«  L’homme ne peut créer que sur des souvenirs »

Avidya – L’Auberge de l’obscurité

© Shinsuke Sugino

© Shinsuke Sugino

« L’homme ne peut créer que sur des souvenirs », affirme péremptoirement Kurô Tanino lorsqu’on l’interroge sur l’origine de sa pièce fascinante d’ambiguïté « Avidya – L’Auberge de l’obscurité », jouée à la Maison de la culture du Japon à Paris, à l’initiative de la très inspirée conseillère artistique de cette institution, Aya Soejima.

Né dans une famille de psychiatres de père en fils (grands-parents, parents, frère), Kurô Tanino est élevé par sa grand-mère.
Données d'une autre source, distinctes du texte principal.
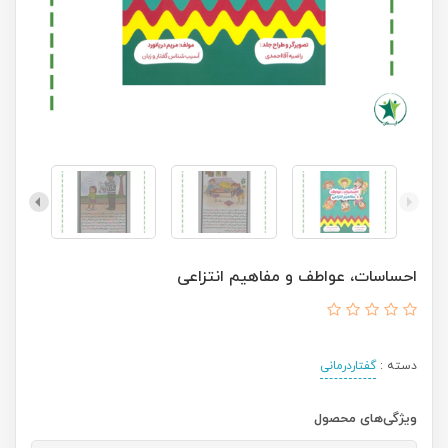
احساسات، عواطف و مفاهیم انتزاعی
دسته :
گفتاردرمانی
ویژگی‌های محصول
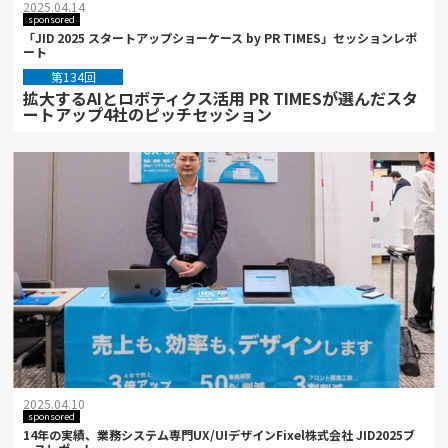
2025.04.14
sponsored
「JID 2025 スタートアップショーケース by PR TIMES」セッションレポ
ート
第134回
拡大するAIとロボティクス活用 PR TIMESが選んだスタ
ートアップ4社のピッチセッション
2025.04.10
sponsored
14年の実績、業務システム専門UX/UIデザインFixel株式会社 JID2025ブ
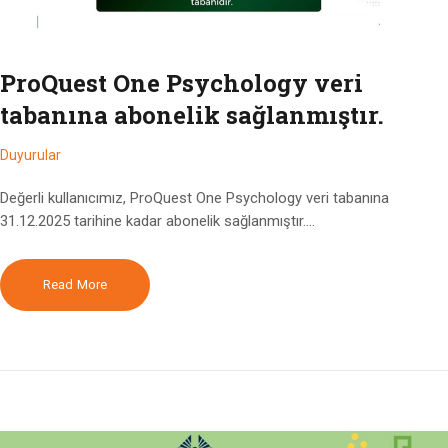
ProQuest One Psychology veri
tabanına abonelik sağlanmıştır.
Duyurular
Değerli kullanıcımız, ProQuest One Psychology veri tabanına
31.12.2025 tarihine kadar abonelik sağlanmıştır.…
Read More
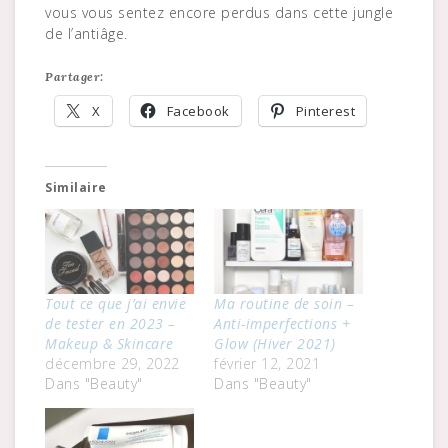
vous vous sentez encore perdus dans cette jungle
de l’antiâge.
Partager:
X
Facebook
Pinterest
Similaire
Tout ce que j’ai envie
Ma routine de soin –
de tester en 2023 –
Anti-imperfections +
Makeup & Skincare
Glow (Hiver 2021)
décembre 29, 2022
février 12, 2021
Dans "Beauty"
Dans "Beauty"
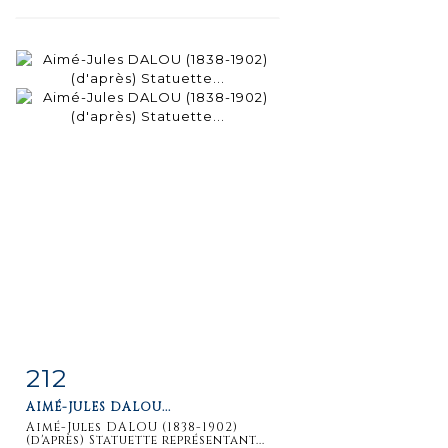
212
Fiche
Zoom
AIMÉ-JULES DALOU...
détaillée
Aimé-Jules DALOU (1838-1902)
(d'après) Statuette représentant...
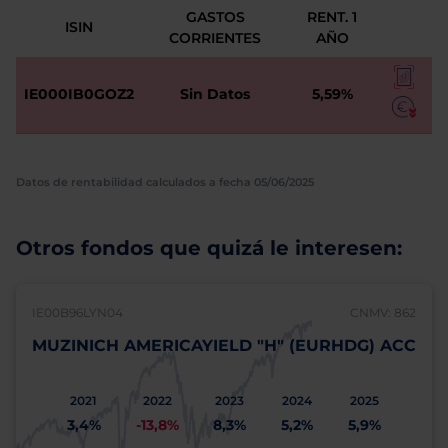
GASTOS
RENT. 1
ISIN
CORRIENTES
AÑO
IE000IB0GOZ2
Sin Datos
5,59%
Datos de rentabilidad calculados a fecha 05/06/2025
Otros fondos que quizá le interesen:
IE00B96LYN04
CNMV: 862
MUZINICH AMERICAYIELD "H" (EURHDG) ACC
2021
2022
2023
2024
2025
3,4%
-13,8%
8,3%
5,2%
5,9%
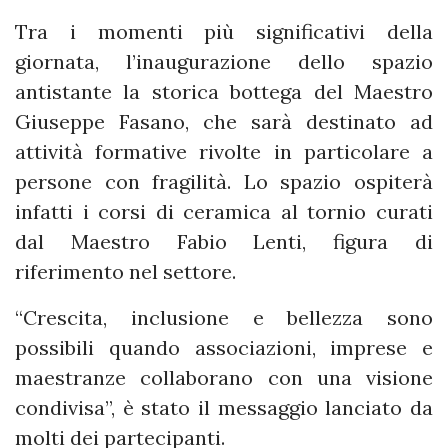
Tra i momenti più significativi della
giornata, l’inaugurazione dello spazio
antistante la storica bottega del Maestro
Giuseppe Fasano, che sarà destinato ad
attività formative rivolte in particolare a
persone con fragilità. Lo spazio ospiterà
infatti i corsi di ceramica al tornio curati
dal Maestro Fabio Lenti, figura di
riferimento nel settore.
“Crescita, inclusione e bellezza sono
possibili quando associazioni, imprese e
maestranze collaborano con una visione
condivisa”, è stato il messaggio lanciato da
molti dei partecipanti.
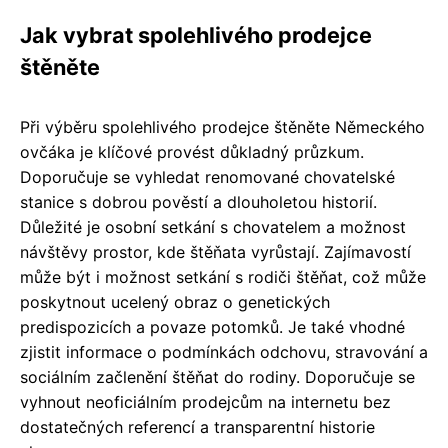
Jak vybrat spolehlivého prodejce
štěněte
Při výběru spolehlivého prodejce štěněte Německého
ovčáka je klíčové provést důkladný průzkum.
Doporučuje se vyhledat renomované chovatelské
stanice s dobrou pověstí a dlouholetou historií.
Důležité je osobní setkání s chovatelem a možnost
návštěvy prostor, kde štěňata vyrůstají. Zajímavostí
může být i možnost setkání s rodiči štěňat, což může
poskytnout ucelený obraz o genetických
predispozicích a povaze potomků. Je také vhodné
zjistit informace o podmínkách odchovu, stravování a
sociálním začlenění štěňat do rodiny. Doporučuje se
vyhnout neoficiálním prodejcům na internetu bez
dostatečných referencí a transparentní historie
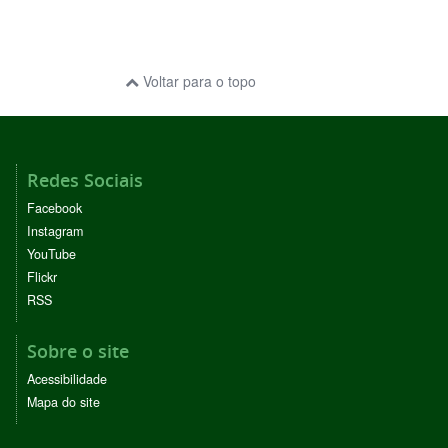
Voltar para o topo
Redes Sociais
Facebook
Instagram
YouTube
Flickr
RSS
Sobre o site
Acessibilidade
Mapa do site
Quand elle tombe malade, afin de se rapprocher d’elle, il choisit d’habiter une auberge entre Tokyo, où il travaille, et le domicile de sa grand-mère, dans son village natal. À chacun de ses voyages, il constate la lente disparition de la campagne japonaise, due à la prochaine construction du Shinkansen et même à la modification du langage des habitants, qui décident d’adopter le langage des Tokyoïtes en anticipant un afflux de touristes grâce à la nouvelle desserte ferroviaire. Cette auberge et la prise de conscience de la fin d’une époque sont en partie à l’origine de la pièce, née de la volonté de l’auteur de témoigner, de « ramasser les dernières étincelles (de cette époque) et d’injecter cette beauté dans le théâtre ».
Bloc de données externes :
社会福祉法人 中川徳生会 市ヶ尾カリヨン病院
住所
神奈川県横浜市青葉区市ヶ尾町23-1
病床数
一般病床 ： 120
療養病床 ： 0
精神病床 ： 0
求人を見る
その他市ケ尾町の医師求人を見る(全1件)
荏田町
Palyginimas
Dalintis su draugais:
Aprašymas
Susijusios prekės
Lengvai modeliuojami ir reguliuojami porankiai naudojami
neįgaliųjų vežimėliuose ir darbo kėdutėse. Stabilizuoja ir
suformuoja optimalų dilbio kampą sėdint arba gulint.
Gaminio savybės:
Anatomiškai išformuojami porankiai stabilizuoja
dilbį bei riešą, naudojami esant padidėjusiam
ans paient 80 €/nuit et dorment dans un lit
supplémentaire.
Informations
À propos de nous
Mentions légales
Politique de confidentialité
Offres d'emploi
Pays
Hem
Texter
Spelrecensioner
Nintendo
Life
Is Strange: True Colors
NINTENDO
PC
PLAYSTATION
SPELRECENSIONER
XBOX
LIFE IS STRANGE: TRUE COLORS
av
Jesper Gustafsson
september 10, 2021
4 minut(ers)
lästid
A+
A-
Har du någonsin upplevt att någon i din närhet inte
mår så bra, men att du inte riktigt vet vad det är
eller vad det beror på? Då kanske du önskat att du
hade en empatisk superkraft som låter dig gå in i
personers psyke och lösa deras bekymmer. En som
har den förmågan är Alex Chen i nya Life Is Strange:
En partie seulement, car cette pièce est aussi née d’un questionnement. Alors que Tanino travaille depuis plusieurs années avec l’acteur Mame Yamada, atteint de nanisme, il dit ne rien connaître de la vie de ce dernier. Il s’interroge alors sur ce que pourrait être le fils de cet acteur. Naît ainsi ce couple étrange du père marionnettiste et de son fils, de taille normale mais au comportement bizarre laissant supposer un léger trouble mental. L’influence de la psychiatrie n’est pas loin, puisque Tanino, qui a lui-même embrassé cette carrière avant de s’orienter vers le théâtre, dissèque la psychologie de chacun de ses personnages. Cette volonté de témoigner conduit aussi Tanino à importer le décor de sa pièce du Japon, afin d’être fidèle à son souvenir, dans un Japon habitué à « jeter facilement, et avec cruauté, sans regret ».

La précision de l’auteur se révèle aussi dans le choix des accessoires. Afin que les acteurs se sentent comme chez eux dans cette auberge, il a demandé à chacun d’entre eux d’apporter des objets personnels qui font ainsi partie du décor. En ce qui concerne la marionnette, il s’agit d’un homme difforme appelé « homonculus », créé par le neurologue canadien Wilder Penfield. Ce dernier a montré en 1950, dans l’unité de neurophysiologie du Royal Victoria Hospital de Montréal, que si l’on proportionne un homme d’après l’importance de ses centres de commande, on obtient une sorte de gnome dont la bouche et les mains sont particulièrement développées, car ces zones sont dotées de très nombreux récepteurs sensoriels et par conséquent occupent une part plus importante de la surface corticale. Pour Tanino, cet être difforme illustre aussi le fait que le handicap aiguise toujours un sens. S’agissant précisément de la marionnette, l’excitation, la joie d’être présent sont symbolisées par un phallus énorme, ajouté subrepticement lors de la dernière scène de la pièce. « Si les spectateurs apprécient ce spectacle cruel et morbide de la disparition d’une culture, ce sera inquiétant », ajoute Kurô Tanino, comme un clin d’œil à Duchamp, qui lui a donné sa vision de l’art contemporain.

Avec une touche d’humour, Tanino conclut sur l’importance de la nourriture : ses acteurs sont capables de traverser Paris pour un gâteau ! “J’adore la cuisine française, et pour moi une équipe qui mange bien est une équipe heureuse.”